Europäischer Gift-Abfall in Brasilien: Die Müllmafia
Der Müllexport ist ein äußerst lukratives Geschäft für die Mafia. Zielort für den giftigen Abfall ist immer häufiger Brasilien - verschifft von Hamburg aus.
PORTO ALEGRE taz | Die 22 Tonnen Hausmüll, die Anfang August im südbrasilianischen Hafen Rio Grande entdeckt wurden, befinden sich bereits auf dem Rückweg nach Hamburg. Die südkoreanische Reederei Hanjin Shipping veranlasste mittlerweile die Fracht kurz vor dem Ablauf der gesetzten Frist in dieser Woche.
Die als Polyethylen-Kunststoffe für Recyclingzwecke deklarierte Ladung war im Juli vom Hamburger Hafen aus nach Brasilien geschickt worden. "Seit letztem Jahr wird jede Landung mit einer solchen Beschreibung geöffnet", sagte Zollinspektor Marco Antônio Medeiros. Tatsächlich enthielt der Container jedoch Hausmüll mit Tierfutter, Windeln, Rückständen von Putzmitteln und anderen Chemikalien aus Tschechien. Größte Attraktion war ein lebendiger Regenwurm, der an einer regionalen Universität untersucht wurde.
Fernando Marques von der brasilianischen Umweltbehörde Ibama vermutet, die Route habe für weitere Ladungen getestet werden sollen. Gegen Hanjin Shipping verhängte Ibama ein Bußgeld in Höhe von umgerechnet 660.000 Euro. Das brasilianische Entsorgungsunternehmen Recoplast aus dem Großraum Porto Alegre, das sich bei seinem "ersten derartigen Import" ahnungslos gab, soll eine Geldbuße in Höhe von 180.000 Euro zahlen.
Ein Sprecher der Hamburger Umweltverwaltung hatte bereits letzte Woche angekündigt, der Container werde nach Tschechien weitergeschickt. Die dortigen Zollbehörden kontrollierten die Ladung nur, wenn es Anhaltspunkte für Unregelmäßigkeiten gebe, hieß es. Täglich werden im Hamburger Hafen rund 22.000 Containereinheiten umgeschlagen.
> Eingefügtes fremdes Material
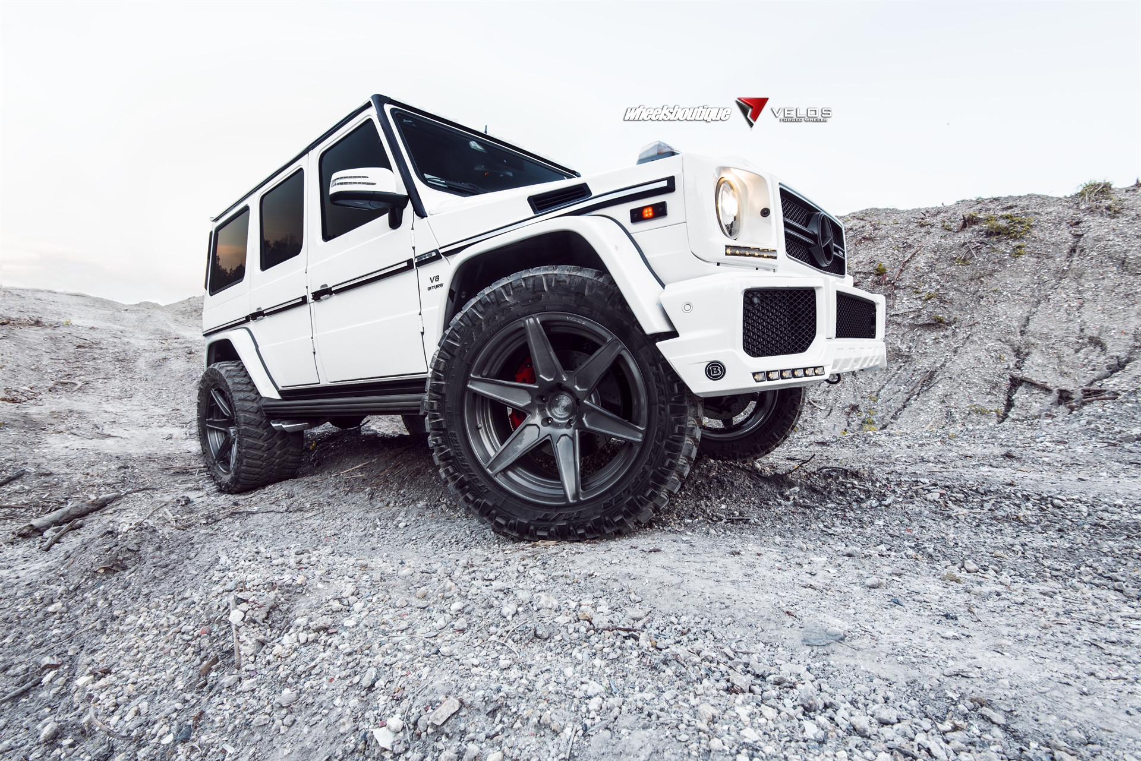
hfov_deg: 96.7
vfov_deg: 73.8
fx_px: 507
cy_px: 380
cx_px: 570
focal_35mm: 16
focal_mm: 16
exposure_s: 1
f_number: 10
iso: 100
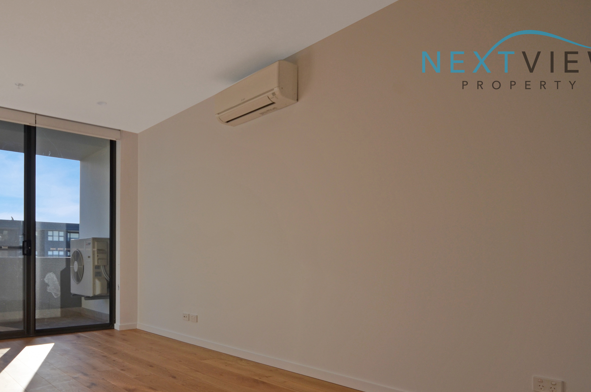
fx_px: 416
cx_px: 182
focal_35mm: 25
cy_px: 268
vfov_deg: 49.4
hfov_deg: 68.2
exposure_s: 1/250
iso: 125
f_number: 8
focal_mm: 11.5
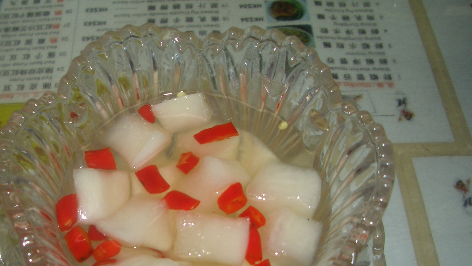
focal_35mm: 48
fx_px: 601
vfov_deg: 24.5
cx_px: 183
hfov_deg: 42.6
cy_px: 219
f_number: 2.6
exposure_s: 1/60
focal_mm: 5.8
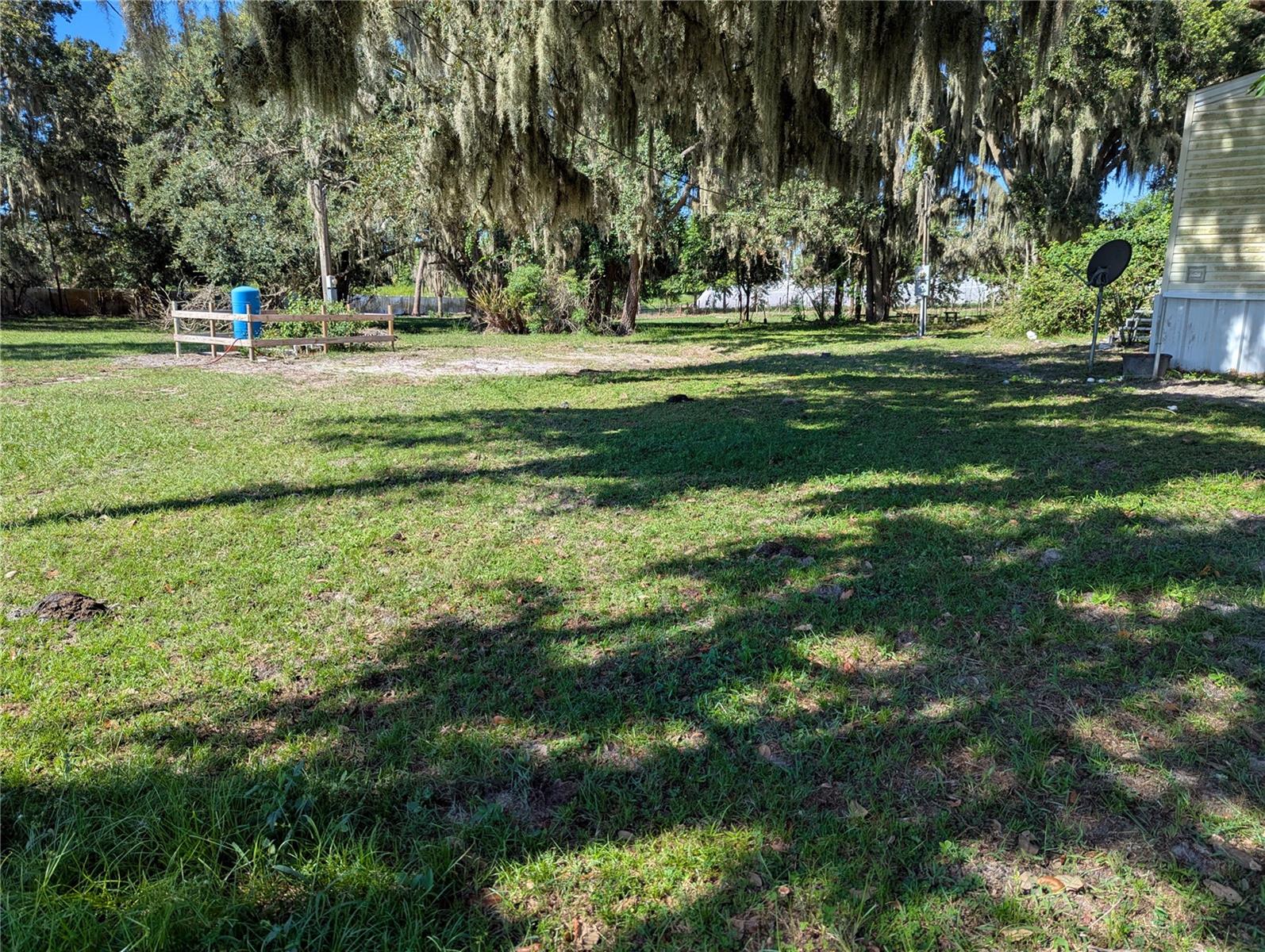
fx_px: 878
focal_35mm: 24
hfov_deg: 71.5
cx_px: 632
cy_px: 476
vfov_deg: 56.9
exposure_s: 1/960
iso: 39
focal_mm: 6.81
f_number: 1.85
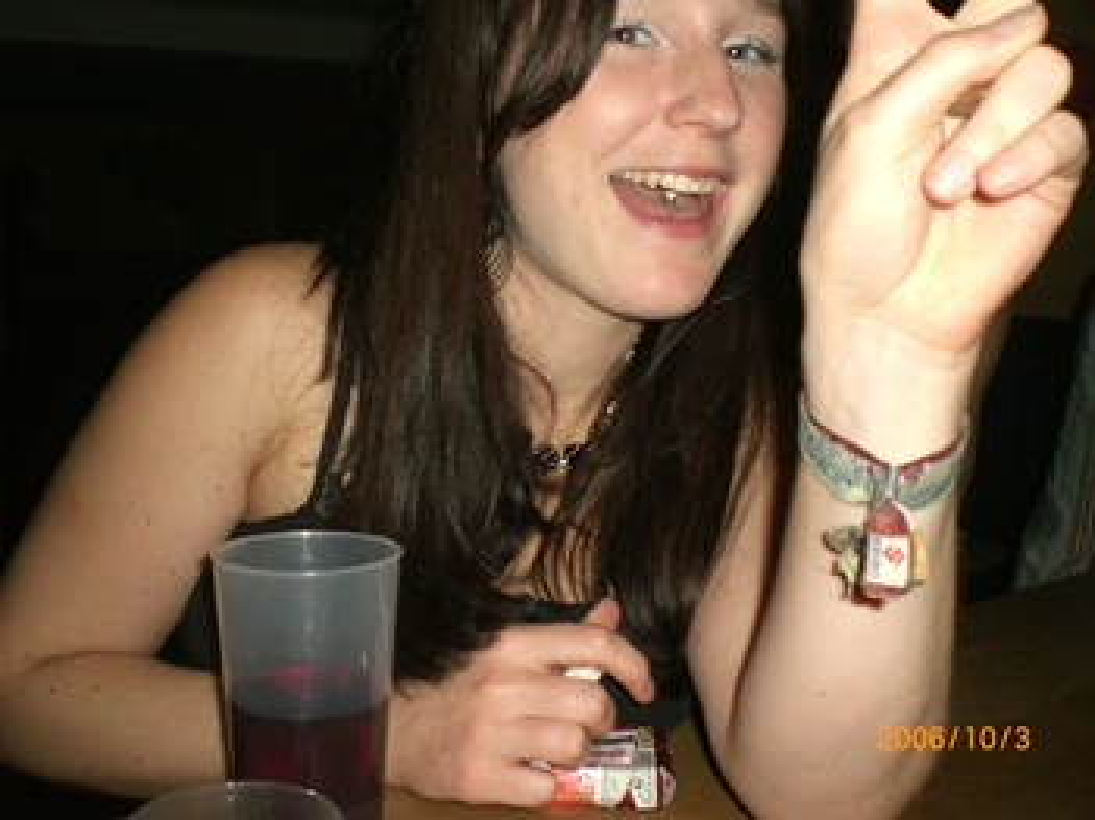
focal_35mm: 38
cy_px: 410
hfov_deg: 49.0
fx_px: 1201
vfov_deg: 37.7
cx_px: 548
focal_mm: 6.3
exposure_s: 1/60
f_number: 3.1
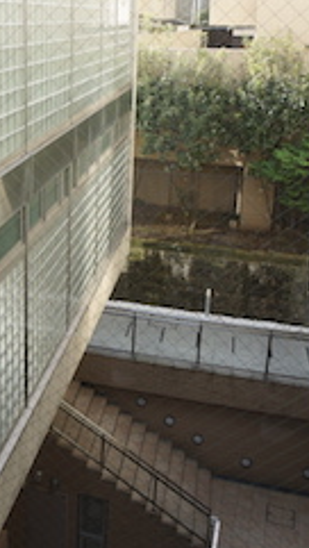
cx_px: -5
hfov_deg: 27.3
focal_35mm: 41
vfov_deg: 48.4
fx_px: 596
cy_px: 175
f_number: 5
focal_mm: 10
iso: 100
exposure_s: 1/80
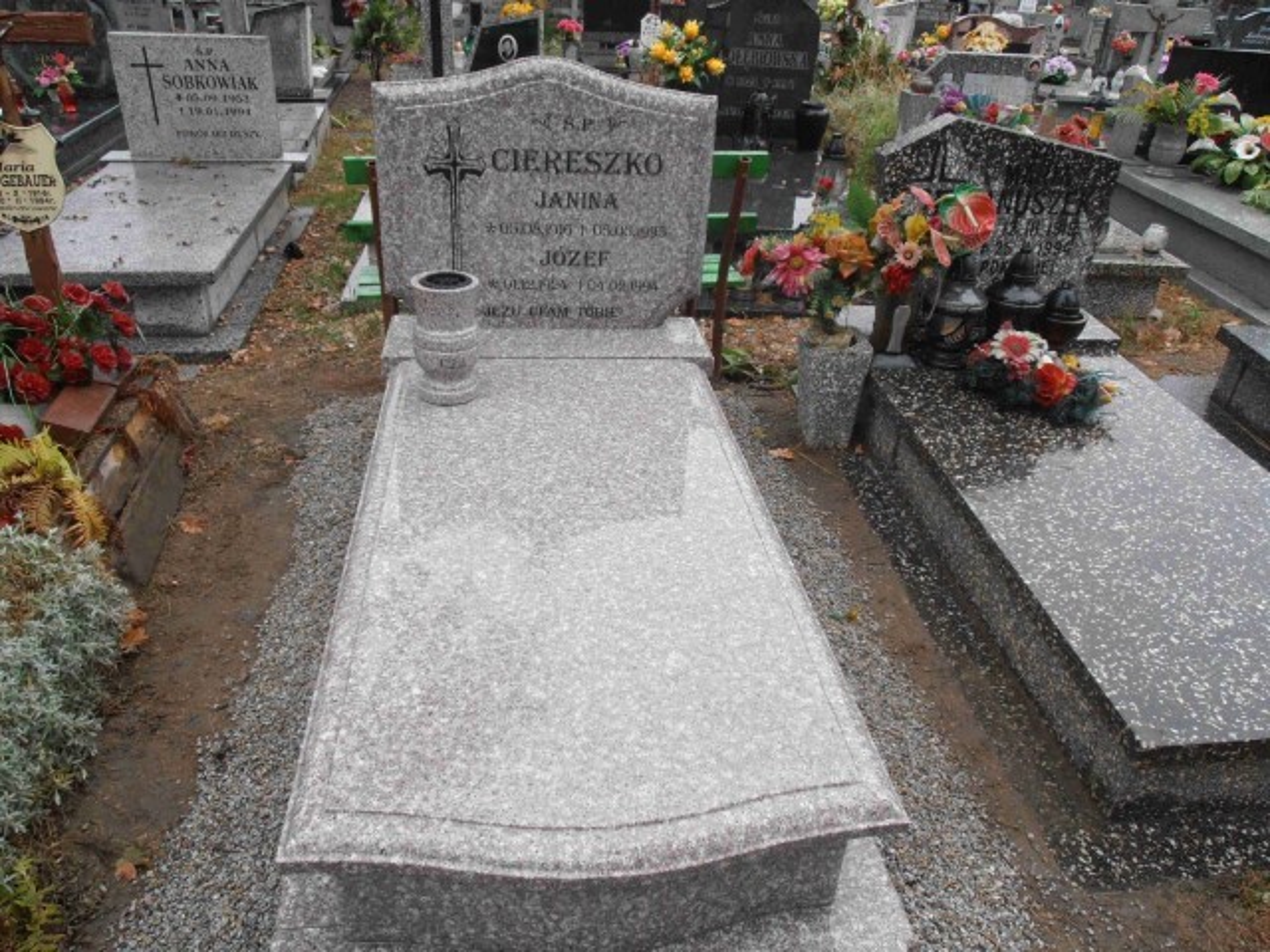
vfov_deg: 46.8
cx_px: 635
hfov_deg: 60.0
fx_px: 1101
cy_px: 476
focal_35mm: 30
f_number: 3.5
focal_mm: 5.25
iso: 80
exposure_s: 1/80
2009 hatten die brasilianischen Behörden bereits 89 Container mit 1.400 Tonnen britischem Sondermüll zurückgeschickt, der in drei Häfen entdeckt worden war. Das Außenministerium verklagte Großbritannien damals wegen des Verstoßes gegen die Basler Konvention, mit der der grenzüberschreitende Mülltransport geregelt wird.
Neben dem Drogenhandel und der Prostitution ist der Giftmüllexport zu einem der rentabelsten Geschäfte der organisierten Kriminalität geworden. So soll die italienische Mafia einer Studie zufolge im Jahr 1,5 Milliarden Euro mit der Verfrachtung von Giftmüll in Länder des Südens verdienen. Allein in Italien verschwinden jährlich 26 Millionen Tonnen Abfälle, ein Viertel des gesamten Mülls. Hauptziel der europäischen Giftmüllausfuhren ist West- und Ostafrika. Das Gros der illegalen Exporte machen Komponenten alter Computer, Handys oder anderer Elektrogeräte aus, deren reguläre Entsorgung in Europa kostspielig ist.
Das Schwellenland Brasilien steht erst am Anfang einer vernünftigen Müllpolitik: Vor drei Wochen unterzeichnete Präsident Luiz Inácio Lula da Silva ein entsprechendes Gesetz. Bislang wird ein Großteil der täglich anfallenden Müllmenge von gut 183.000 Tonnen nicht adäquat gelagert oder gar weiterverarbeitet.
Nur ein Viertel der brasilianischen Kommunen verfügt über moderne Mülldeponien, gerade mal 28 Prozent klären ihre Abwässer. 35 Millionen BrasilianerInnen, gut ein Sechstel der Gesamtbevölkerung, müssen ganz ohne Abwasserentsorgung auskommen.